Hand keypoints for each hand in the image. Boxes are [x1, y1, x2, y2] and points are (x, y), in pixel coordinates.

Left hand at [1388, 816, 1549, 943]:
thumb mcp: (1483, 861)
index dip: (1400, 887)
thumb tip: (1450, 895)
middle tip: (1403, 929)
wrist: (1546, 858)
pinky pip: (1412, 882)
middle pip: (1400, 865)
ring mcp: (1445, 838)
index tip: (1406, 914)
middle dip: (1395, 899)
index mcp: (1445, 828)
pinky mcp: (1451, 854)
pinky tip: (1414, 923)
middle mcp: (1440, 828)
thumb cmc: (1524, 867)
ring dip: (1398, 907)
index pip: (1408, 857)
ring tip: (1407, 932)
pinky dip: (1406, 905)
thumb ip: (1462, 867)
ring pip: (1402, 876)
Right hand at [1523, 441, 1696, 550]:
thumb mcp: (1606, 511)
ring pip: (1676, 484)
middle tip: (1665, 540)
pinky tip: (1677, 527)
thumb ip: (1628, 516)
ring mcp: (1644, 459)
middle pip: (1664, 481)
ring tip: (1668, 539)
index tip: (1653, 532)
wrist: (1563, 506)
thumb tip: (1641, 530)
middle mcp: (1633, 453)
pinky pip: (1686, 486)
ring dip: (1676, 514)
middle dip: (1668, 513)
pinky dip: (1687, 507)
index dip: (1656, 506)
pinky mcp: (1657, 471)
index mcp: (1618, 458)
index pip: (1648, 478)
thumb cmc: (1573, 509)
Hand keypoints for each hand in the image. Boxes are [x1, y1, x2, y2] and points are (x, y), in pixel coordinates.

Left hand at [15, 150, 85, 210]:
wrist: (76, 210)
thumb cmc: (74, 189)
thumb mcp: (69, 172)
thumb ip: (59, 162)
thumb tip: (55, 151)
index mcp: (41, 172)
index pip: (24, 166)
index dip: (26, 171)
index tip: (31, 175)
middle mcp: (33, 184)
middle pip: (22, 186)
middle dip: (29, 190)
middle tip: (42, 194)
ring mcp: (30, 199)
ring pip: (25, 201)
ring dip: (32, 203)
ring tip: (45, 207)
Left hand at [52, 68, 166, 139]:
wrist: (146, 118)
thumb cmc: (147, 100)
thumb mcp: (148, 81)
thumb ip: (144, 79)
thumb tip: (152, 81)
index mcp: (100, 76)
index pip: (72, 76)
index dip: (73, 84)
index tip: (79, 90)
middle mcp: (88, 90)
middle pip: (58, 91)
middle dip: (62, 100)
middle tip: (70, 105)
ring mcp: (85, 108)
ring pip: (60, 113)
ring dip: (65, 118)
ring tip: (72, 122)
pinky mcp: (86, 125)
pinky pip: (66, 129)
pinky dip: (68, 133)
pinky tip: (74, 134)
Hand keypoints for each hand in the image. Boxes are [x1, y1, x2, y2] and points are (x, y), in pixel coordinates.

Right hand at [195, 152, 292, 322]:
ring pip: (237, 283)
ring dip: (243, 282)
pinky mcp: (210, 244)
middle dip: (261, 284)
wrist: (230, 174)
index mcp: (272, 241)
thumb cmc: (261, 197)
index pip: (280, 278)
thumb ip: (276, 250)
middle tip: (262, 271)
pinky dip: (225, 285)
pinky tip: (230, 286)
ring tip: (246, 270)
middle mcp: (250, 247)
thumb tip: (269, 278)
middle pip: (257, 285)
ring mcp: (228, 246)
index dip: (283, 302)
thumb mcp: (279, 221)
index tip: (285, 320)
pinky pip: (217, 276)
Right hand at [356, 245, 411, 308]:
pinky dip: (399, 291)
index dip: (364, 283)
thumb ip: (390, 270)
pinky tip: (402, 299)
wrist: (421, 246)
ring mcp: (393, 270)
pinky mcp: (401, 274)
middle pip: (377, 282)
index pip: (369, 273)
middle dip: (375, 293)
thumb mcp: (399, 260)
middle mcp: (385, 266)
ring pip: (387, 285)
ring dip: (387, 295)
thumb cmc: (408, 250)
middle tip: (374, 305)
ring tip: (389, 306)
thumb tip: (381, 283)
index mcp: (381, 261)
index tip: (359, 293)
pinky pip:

WHAT THE TASK ASKS:
After reading through the material, print all of it again exactly.

TASK OUTPUT:
Hand keypoints for each hand in the image. Boxes are [x1, y1, x2, y2] and points are (x, y), in pixel coordinates.

Left hand at [1388, 816, 1549, 943]:
thumb mcp: (1483, 861)
index dip: (1400, 887)
thumb tip: (1450, 895)
middle tip: (1403, 929)
wrist: (1546, 858)
pinky pip: (1412, 882)
middle pip: (1400, 865)
ring mcp: (1445, 838)
index tip: (1406, 914)
middle dip: (1395, 899)
index mcp: (1445, 828)
pinky mcp: (1451, 854)
pinky tip: (1414, 923)
middle mcp: (1440, 828)
thumb cmc: (1524, 867)
ring dip: (1398, 907)
index pip: (1408, 857)
ring tip: (1407, 932)
pinky dip: (1406, 905)
thumb ip: (1462, 867)
ring pip: (1402, 876)
Right hand at [1523, 441, 1696, 550]:
thumb mcp: (1606, 511)
ring pip: (1676, 484)
middle tip: (1665, 540)
pinky tip: (1677, 527)
thumb ip: (1628, 516)
ring mcp: (1644, 459)
middle pip: (1664, 481)
ring tip: (1668, 539)
index tip: (1653, 532)
wrist: (1563, 506)
thumb tip: (1641, 530)
middle mcp: (1633, 453)
pinky pip: (1686, 486)
ring dip: (1676, 514)
middle dip: (1668, 513)
pinky dip: (1687, 507)
index dip: (1656, 506)
pinky mcp: (1657, 471)
index mcp: (1618, 458)
index pip: (1648, 478)
thumb cmc: (1573, 509)
Hand keypoints for each hand in the image. Boxes are [x1, y1, x2, y2] and points are (x, y), in pixel coordinates.

Left hand at [15, 150, 85, 210]:
wrist: (76, 210)
thumb cmc: (74, 189)
thumb mcp: (69, 172)
thumb ip: (59, 162)
thumb tip: (55, 151)
index mcp: (41, 172)
index pip: (24, 166)
index dip: (26, 171)
index tip: (31, 175)
middle mcp: (33, 184)
middle pip: (22, 186)
middle dip: (29, 190)
middle tip: (42, 194)
ring mcp: (30, 199)
ring pip: (25, 201)
ring dip: (32, 203)
ring tip: (45, 207)
Left hand at [52, 68, 166, 139]:
wrist: (146, 118)
thumb cmc: (147, 100)
thumb mcp: (148, 81)
thumb ip: (144, 79)
thumb tip: (152, 81)
index mcp: (100, 76)
index pip: (72, 76)
index dip: (73, 84)
index tip: (79, 90)
middle mcp: (88, 90)
middle pip: (58, 91)
middle dip: (62, 100)
middle tip: (70, 105)
ring mcp: (85, 108)
ring pip: (60, 113)
ring dip: (65, 118)
ring tip: (72, 122)
pinky mcp: (86, 125)
pinky pip: (66, 129)
pinky dip: (68, 133)
pinky tip: (74, 134)
Hand keypoints for each hand in the image. Boxes are [x1, y1, x2, y2] and points are (x, y), in pixel coordinates.

Right hand at [195, 152, 292, 322]:
ring pip: (237, 283)
ring dip: (243, 282)
pinky mcp: (210, 244)
middle dip: (261, 284)
wrist: (230, 174)
index mcp: (272, 241)
thumb cmc: (261, 197)
index pip: (280, 278)
thumb ip: (276, 250)
middle tip: (262, 271)
pinky dip: (225, 285)
pinky tip: (230, 286)
ring tip: (246, 270)
middle mcp: (250, 247)
thumb tip: (269, 278)
middle pip: (257, 285)
ring mcp: (228, 246)
index dip: (283, 302)
thumb mcp: (279, 221)
index tip: (285, 320)
pinky pip: (217, 276)
Right hand at [356, 245, 411, 308]:
pinky dip: (399, 291)
index dip: (364, 283)
thumb ip: (390, 270)
pinky tip: (402, 299)
wrist: (421, 246)
ring mcp: (393, 270)
pinky mcp: (401, 274)
middle pip: (377, 282)
index pip: (369, 273)
middle dip: (375, 293)
thumb mcp: (399, 260)
middle mcp: (385, 266)
ring pip: (387, 285)
ring dip: (387, 295)
thumb cmc: (408, 250)
middle tip: (374, 305)
ring tip: (389, 306)
thumb tip: (381, 283)
index mcp: (381, 261)
index tip: (359, 293)
pinky pip:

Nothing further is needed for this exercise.